An accomplished singer-actress, Montreal-born Riel has been a performer for more than 30 years and opera voice teacher at Western for three. Recognized for the beauty and strength of her voice, the soprano has performed with companies such as West Australia Opera and the Boston Symphony Orchestra throughout Canada, the United States and Australia. Her repertoire includes demanding roles in Don Giovanni, Otello and the title role in Tosca.
Riel was born into a musical family and her earliest memory of being moved by music is from when she was 3-years-old, she said.
“My dad’s at the piano and my mom’s singing an excerpt from La forza del destino by Verdi. And it’s very, very dramatic.” Remembering that moment, Riel suddenly bursts into song: “Ma chi giunge? Chi profanare ardisce il sacro loco?”
As she sang with gusto what she had heard from her mother all those years ago, her powerful voice, rising and falling with precision, filled the small room. “Maledizione! Maledizione!
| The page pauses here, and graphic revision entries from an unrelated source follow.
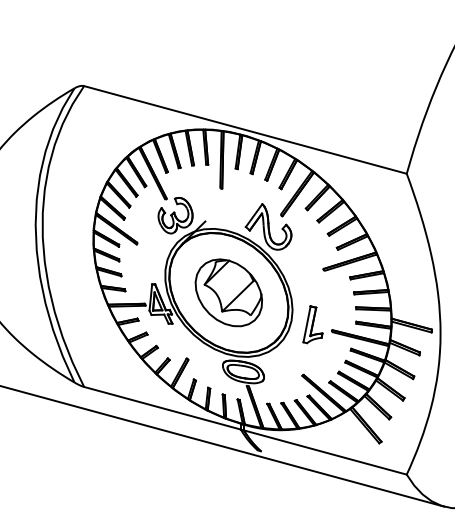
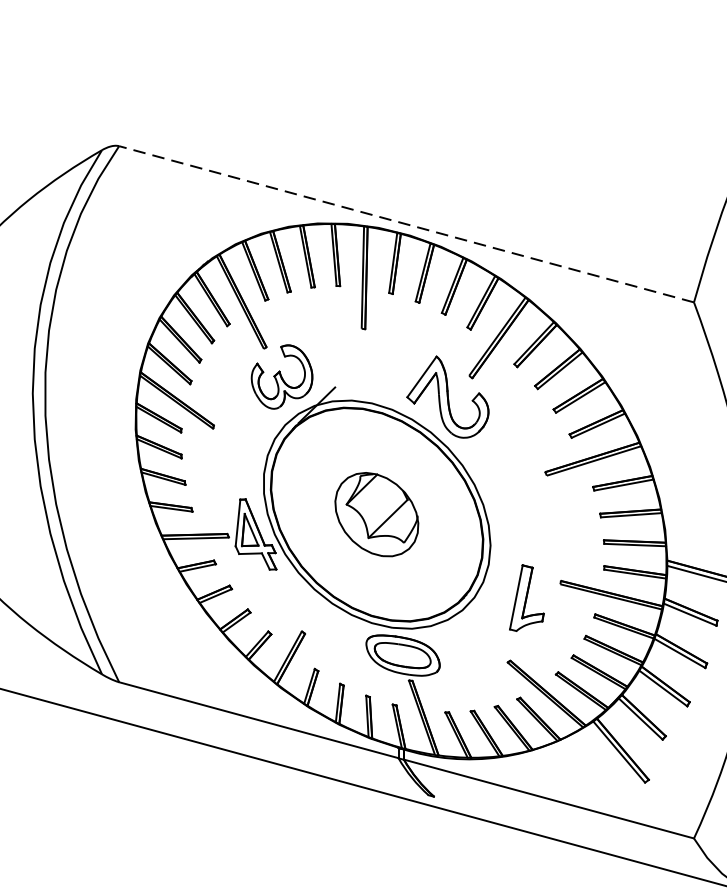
line: (244, 129) -> (404, 223), solid -> dashed
part: (228, 292) -> (376, 513), size x0.7
part: (312, 324) -> (526, 597), moved

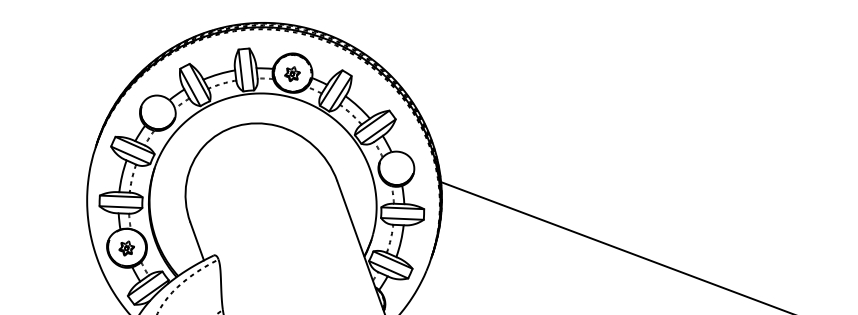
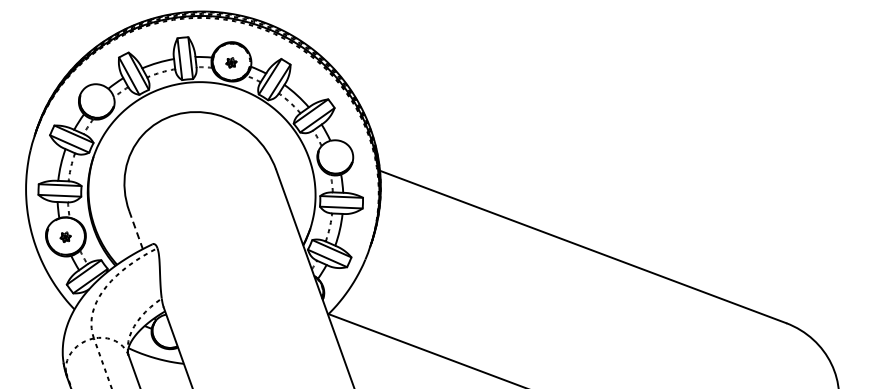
part: (292, 73) -> (231, 62), size x0.7
line: (197, 241) -> (136, 230), solid -> dashed
part: (126, 248) -> (65, 237), size x0.7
Maledizione!”
“It was so overwhelming that at one point I started sobbing and hid under an ashtray table.”
As she got older, Riel grew to further appreciate music.
To be an accomplished musician requires three things: natural gift, total devotion and luck, Riel said. Possessing the first two, she has also been lucky in having met great people that have helped her along the way. One of them was her first music teacher, Lina Narducci.
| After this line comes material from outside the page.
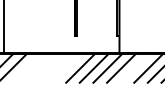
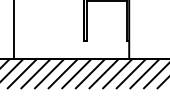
line: (25, 68) -> (35, 73), added
line: (39, 68) -> (49, 73), added
line: (52, 68) -> (62, 73), added
line: (66, 68) -> (76, 73), added
line: (134, 68) -> (144, 73), added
“I don’t remember exactly everything she taught me technically, but I remember her passion.”
And Riel is now passing that passion onto her students.
Erin Stone, 29, said Riel was her inspiration to apply to the master’s program. During her undergrad, Stone went to one of Riel’s concerts at Western to see her perform the lead role in Tosca. She was so impressed when she learned Riel would be teaching here, she decided to apply.
“She’s one of the most influential people I’ve ever met. And it would be an understatement to say she’s changed my life,” Stone said.
Stone graduated this year with a master’s in music, specializing in voice, and had her core classes with Riel. She said the reason Riel is successful as a performer is completely reflected in her teaching: she’s never satisfied with anything.
Even today when she sings, Stone said she can hear Riel’s voice in her head instructing her. “She’s a teacher for me for life, for sure.”
Remembering her first teacher Riel said, “I want to do for my students what Madame Narducci did for me.”
The essence of what she learned from Narducci, Riel expressed in a French saying: “Le savoir-faire, le savoir-vivre et le savoir être.” It means, “The knowledge to do it, live it and be it.”
She reminds her students music requires dedication and they must love every aspect of it in order to succeed. A quote, which she heard from her husband, says it best: “You’ve to be born an artist to be able to endure its labour.”